PROBLEM STATEMENT: Repeat the listing verbatim, beginning at the line containing "How many slices are in this pie chart?" and continuing through the line containing "Reading right to", with both of those lines included. Omit the pictures from your answer.

MATERIAL PROVIDED:
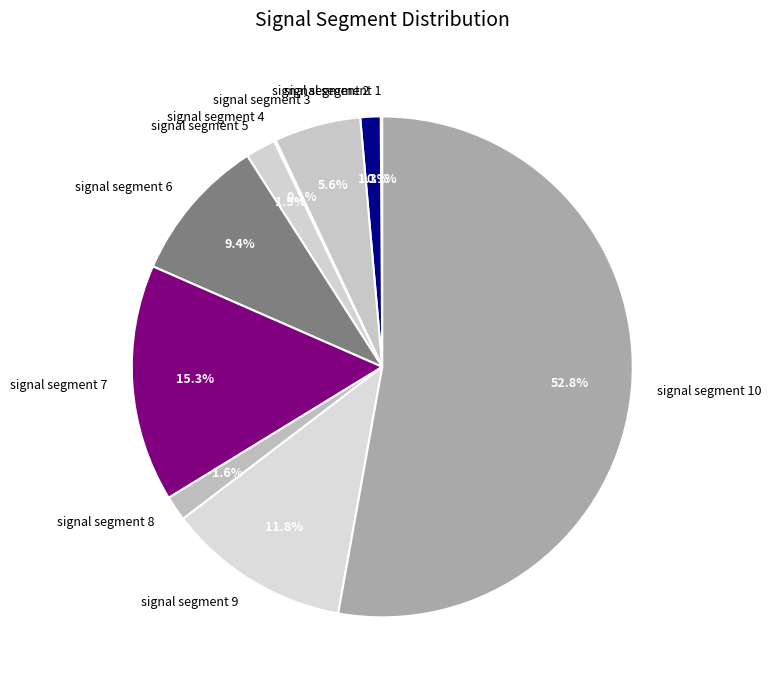

Do signal segment 8 and signal segment 2 together represent more than half of the pie?

No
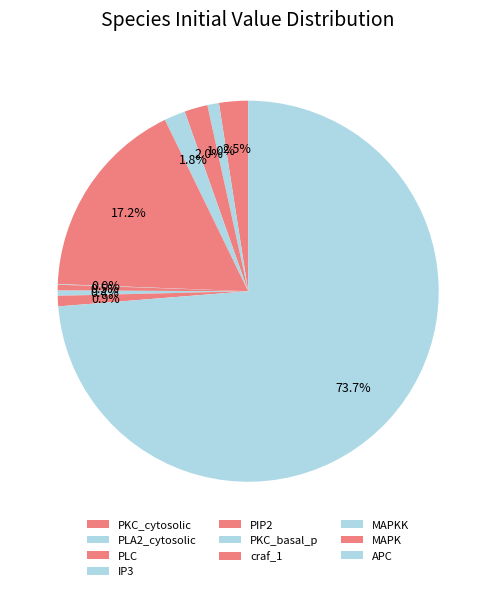

How many slices are in this pie chart?

10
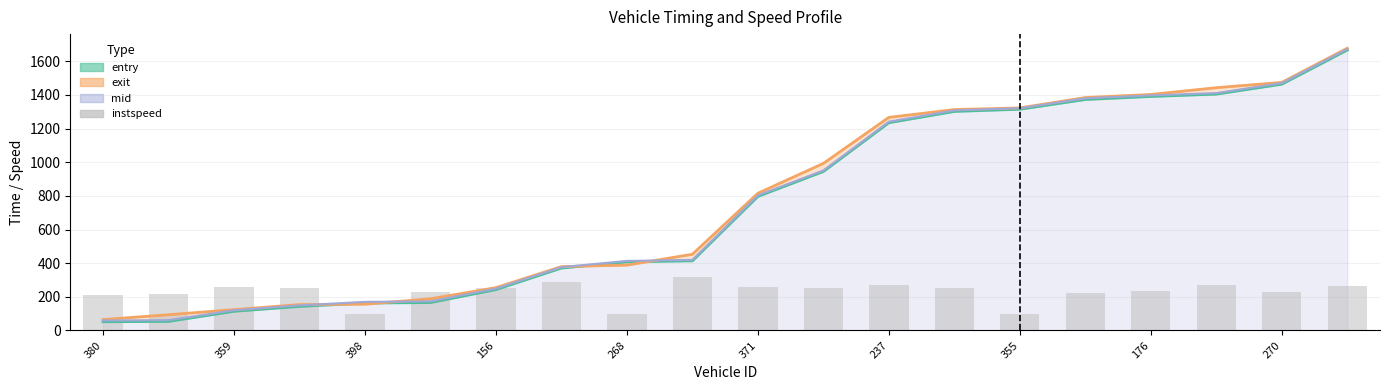

List the series in order of their peak value, highest first.

exit_line, mid_line, entry_line, instspeed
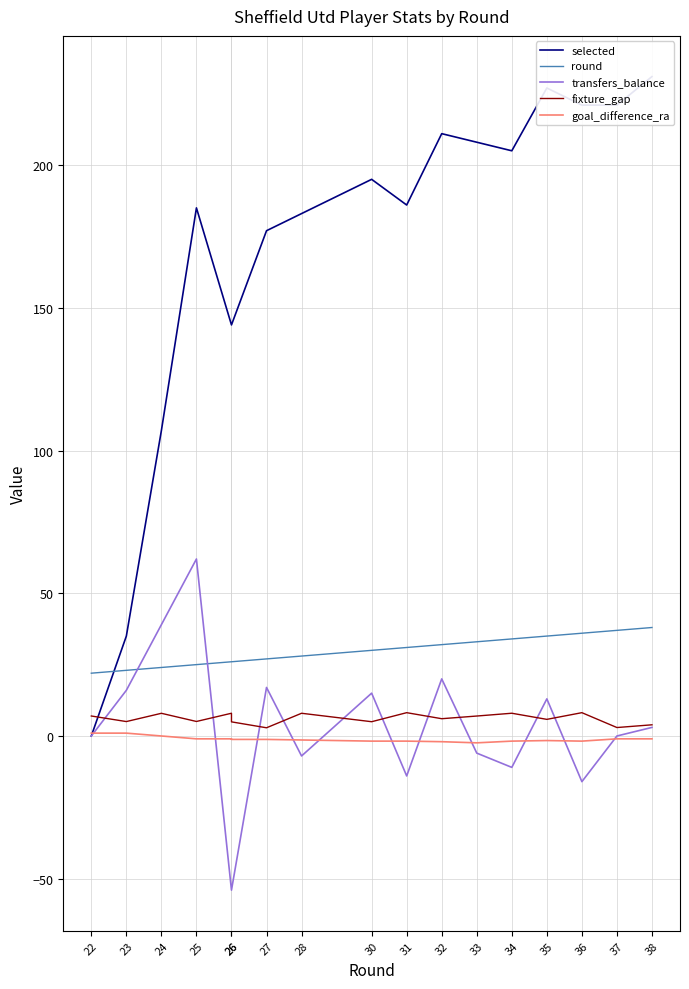

Is it true that round equals 33.0 at 33?

True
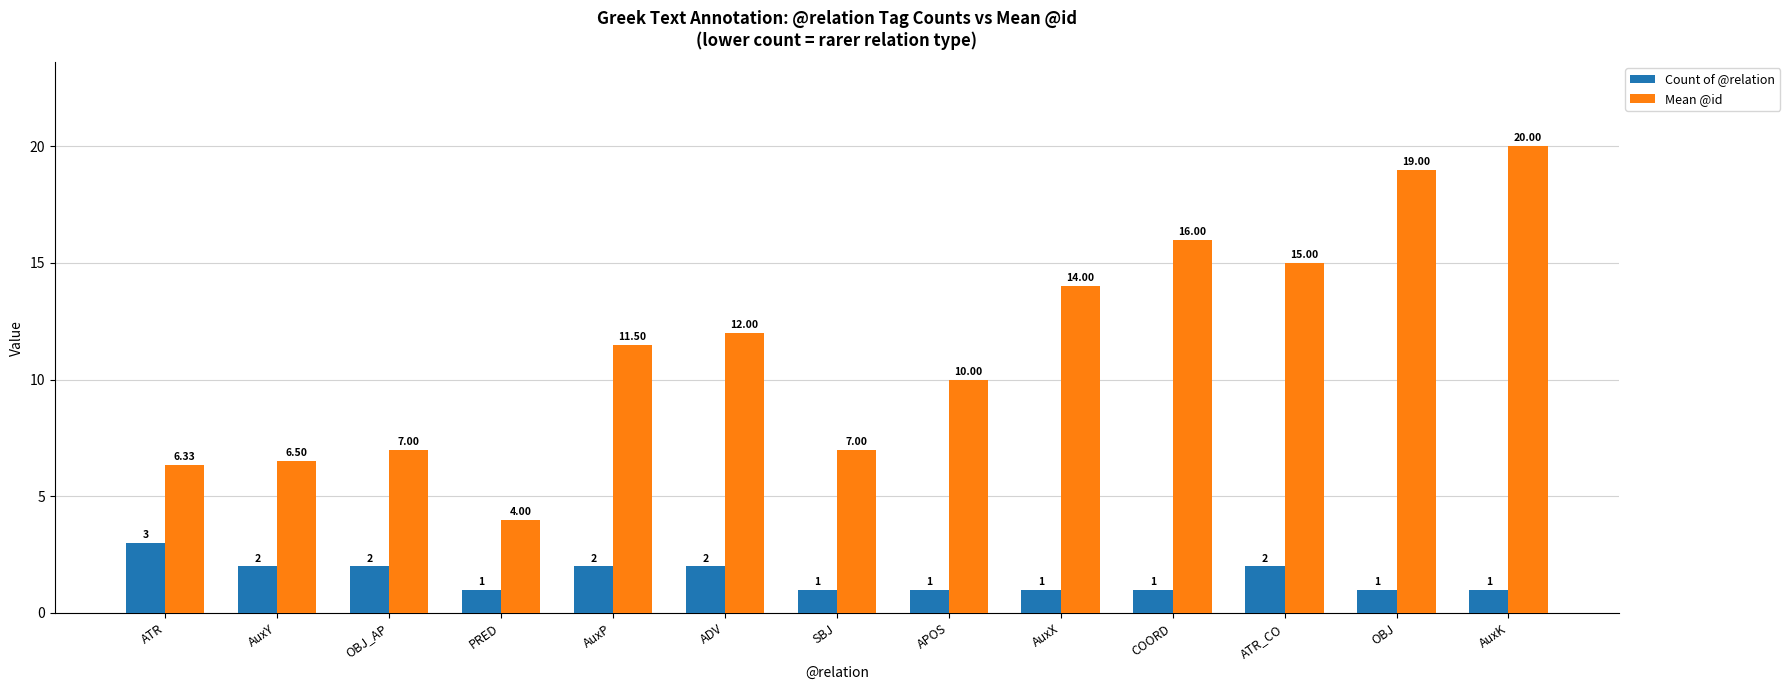

Which series has the largest total across all categories?

Mean @id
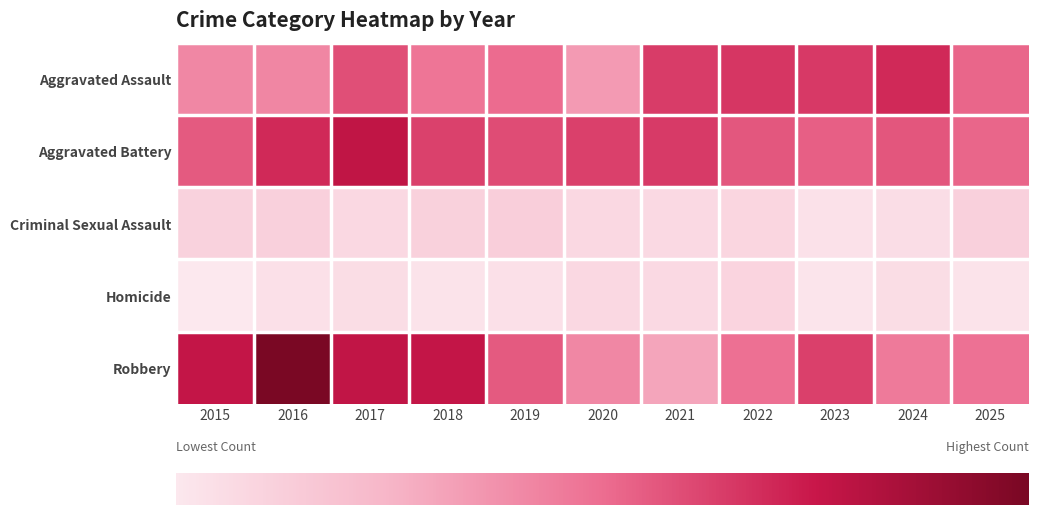

Reading right to left, extract all data points from this chart.

Aggravated Assault: 103	137	128	129	126	69	100	94	116	83	82
Aggravated Battery: 103	112	107	111	127	124	117	123	152	137	110
Criminal Sexual Assault: 26	13	9	20	17	18	28	25	18	26	24
Homicide: 8	14	7	22	17	18	10	8	14	11	3
Robbery: 96	90	124	97	62	82	110	150	151	195	150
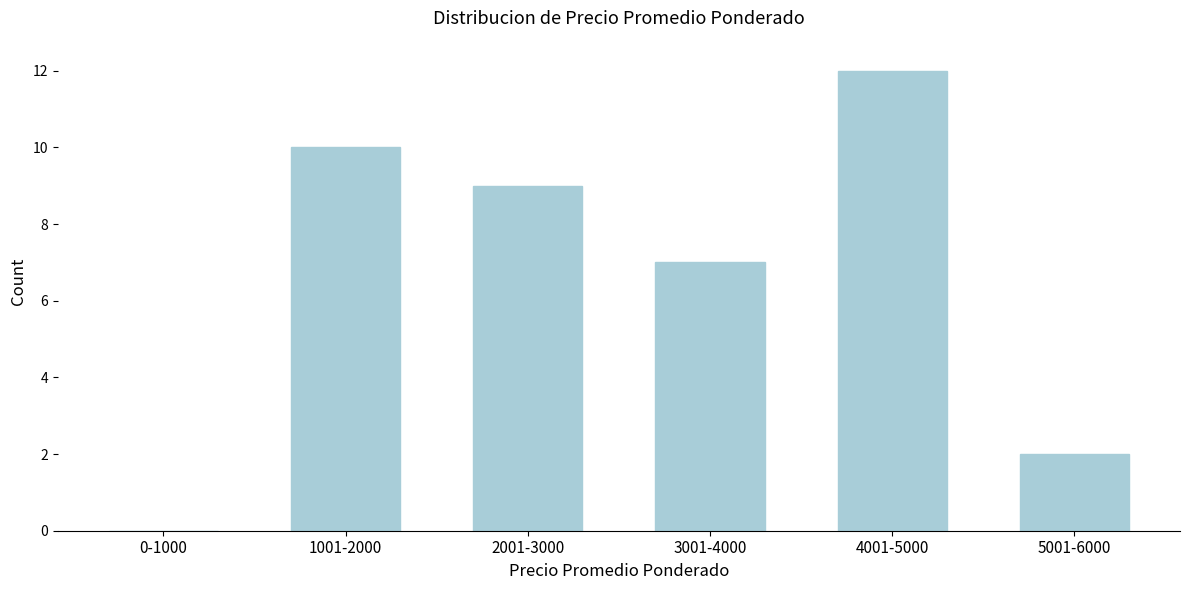

Reading left to right, extract all data points from this chart.

0-1000=0	1001-2000=10	2001-3000=9	3001-4000=7	4001-5000=12	5001-6000=2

REPLY TO THE EXERCISE:
How many slices are in this pie chart?

10

List the series in order of their peak value, highest first.

exit_line, mid_line, entry_line, instspeed

Is it true that round equals 33.0 at 33?

True

Which series has the largest total across all categories?

Mean @id

Reading right to left, extract all data points from this chart.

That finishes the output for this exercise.